Things I forgot to mention in my review, because, well, I'm the Forgetful Film Critic:
- I came away with a real respect for the way Wallace achieved his career goals through sheer force of will. He is probably as close as you can get to a real-life example of the cliché of the self-made man.
- That said, I don’t think he was as ethically pure as someone like Edward R. Murrow, who had a conviction about exposing corruption and demagogues. Wallace, at least to an extent, seemed to be in it for the fame and adulation.
- Several people throughout the documentary make the point that Wallace succeeded not primarily because he was an asshole, but it certainly helped. It supports my belief that this is an asshole’s world. Nice people usually (with rare exceptions) finish last.
- A section that the film covers that I didn’t even get into is the tobacco industry/Jeffrey Wigand story. Michael Mann’s excellent film The Insider would work as an excellent companion to Mike Wallace Is Here.

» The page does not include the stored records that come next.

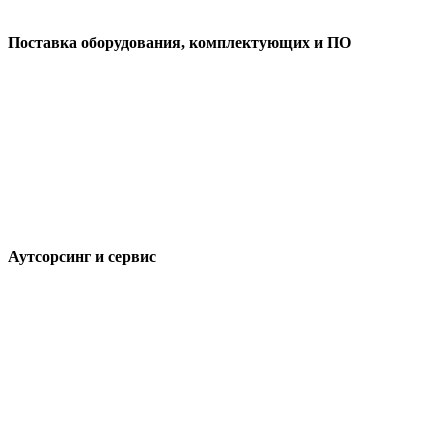
Поставка оборудования, комплектующих и ПО
Аутсорсинг и сервис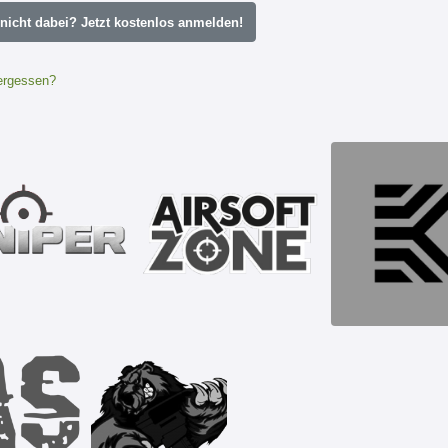
icht dabei? Jetzt kostenlos anmelden!
ergessen?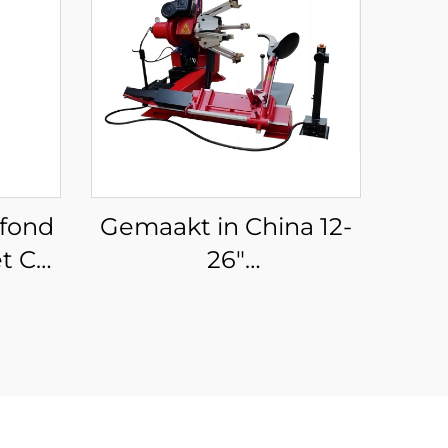
afond
Gemaakt in China 12-
t CE
26"
D
vrachtwagenbandenmachine
g
bandenwisselaar voor
autoreparatiewerkplaatsen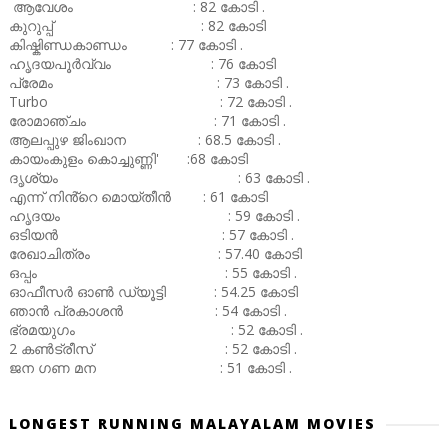
ആവേശം : 82 കോടി .
കുറുപ്പ് : 82 കോടി
കിഷ്കിണ്ഡകാണ്ഡം : 77 കോടി .
ഹൃദയപൂർവ്വം : 76 കോടി
പ്രേമം : 73 കോടി .
Turbo : 72 കോടി .
രോമാഞ്ചം : 71 കോടി .
ആലപ്പുഴ ജിംഖാന : 68.5 കോടി .
കായംകുളം കൊച്ചുണ്ണി' :68 കോടി
ദൃശ്യം : 63 കോടി .
എന്ന് നിൻ്റെ മൊയ്തീൻ : 61 കോടി
ഹൃദയം : 59 കോടി .
ഒടിയൻ : 57 കോടി .
രേഖാചിത്രം : 57.40 കോടി
ഒപ്പം : 55 കോടി .
ഓഫീസർ ഓൺ ഡ്യൂട്ടി : 54.25 കോടി
ഞാൻ പ്രകാശൻ : 54 കോടി .
ഭ്രമയുഗം : 52 കോടി .
2 കൺട്രീസ് : 52 കോടി .
ജന ഗണ മന : 51 കോടി .
LONGEST RUNNING MALAYALAM MOVIES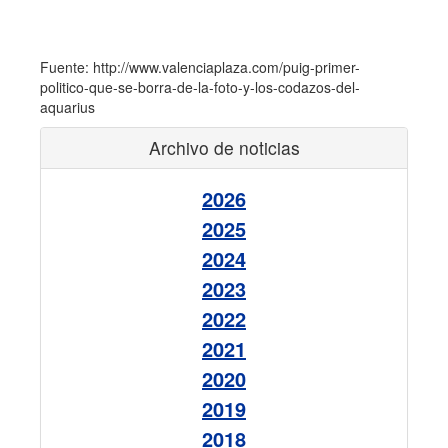
Fuente: http://www.valenciaplaza.com/puig-primer-
politico-que-se-borra-de-la-foto-y-los-codazos-del-
aquarius
Archivo de noticias
2026
2025
2024
2023
2022
2021
2020
2019
2018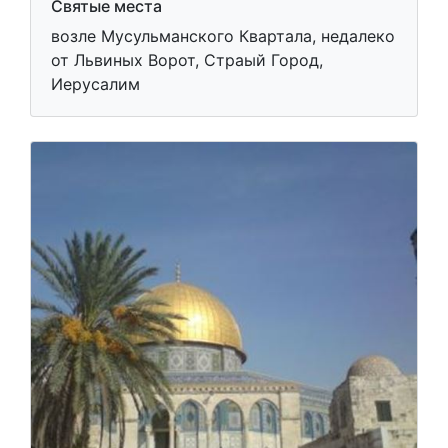
Святые места
возле Мусульманского Квартала, недалеко
от Львиных Ворот, Страый Город,
Иерусалим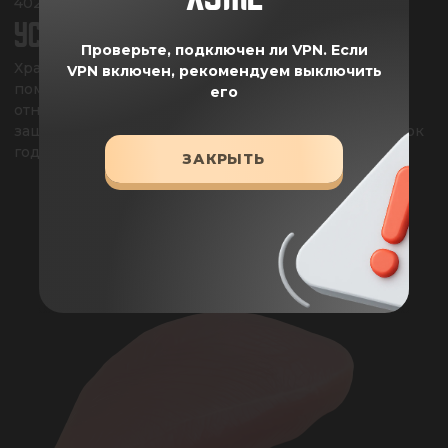
402,3 ккал.
УСЛОВИЯ ХРАНЕНИЯ
Проверьте, подключен ли VPN.
Если
Хранить в сухих, чистых, проветриваемых закрытых 
VPN включен, рекомендуем выключить
помещениях при температуре от 0°С до +25С и 
его
относительной влажности воздуха не более 75% в 
защищенном от прямых солнечных лучей месте. Срок 
годности 18 месяцев с даты изготовления.
ЗАКРЫТЬ
КЛЮЧЕВЫЕ ИНГРЕДИЕНТЫ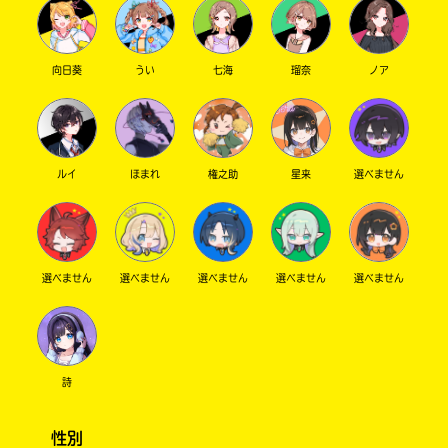
向日葵
うい
七海
瑠奈
ノア
ルイ
ほまれ
権之助
星来
選べません
選べません
選べません
選べません
選べません
選べません
詩
性別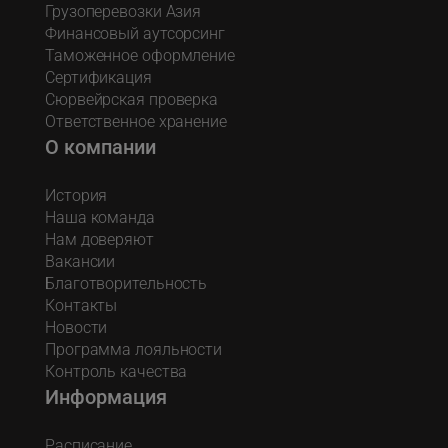
Грузоперевозки Азия
Финансовый аутсорсинг
Таможенное оформление
Сертификация
Сюрвейрская проверка
Ответственное хранение
О компании
История
Наша команда
Нам доверяют
Вакансии
Благотворительность
Контакты
Новости
Программа лояльности
Контроль качества
Информация
Расписание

Close encounters with people in movie theaters:
- Three ancient movie-goers made this one of the worst theater experiences I’ve had in recent memory. And there were only five us in the audience. These three talked at top volume throughout the movie. They mostly commented on how they remembered such-and-such star that Wallace was interviewing. The worst was when they didn’t know who was on the screen. “WHO’S THAT?!?,” one would ask. “I’M NOT SURE!,” another would unhelpfully provide. I was four rows behind them, mind you. It made me want to ram my car key through my ears.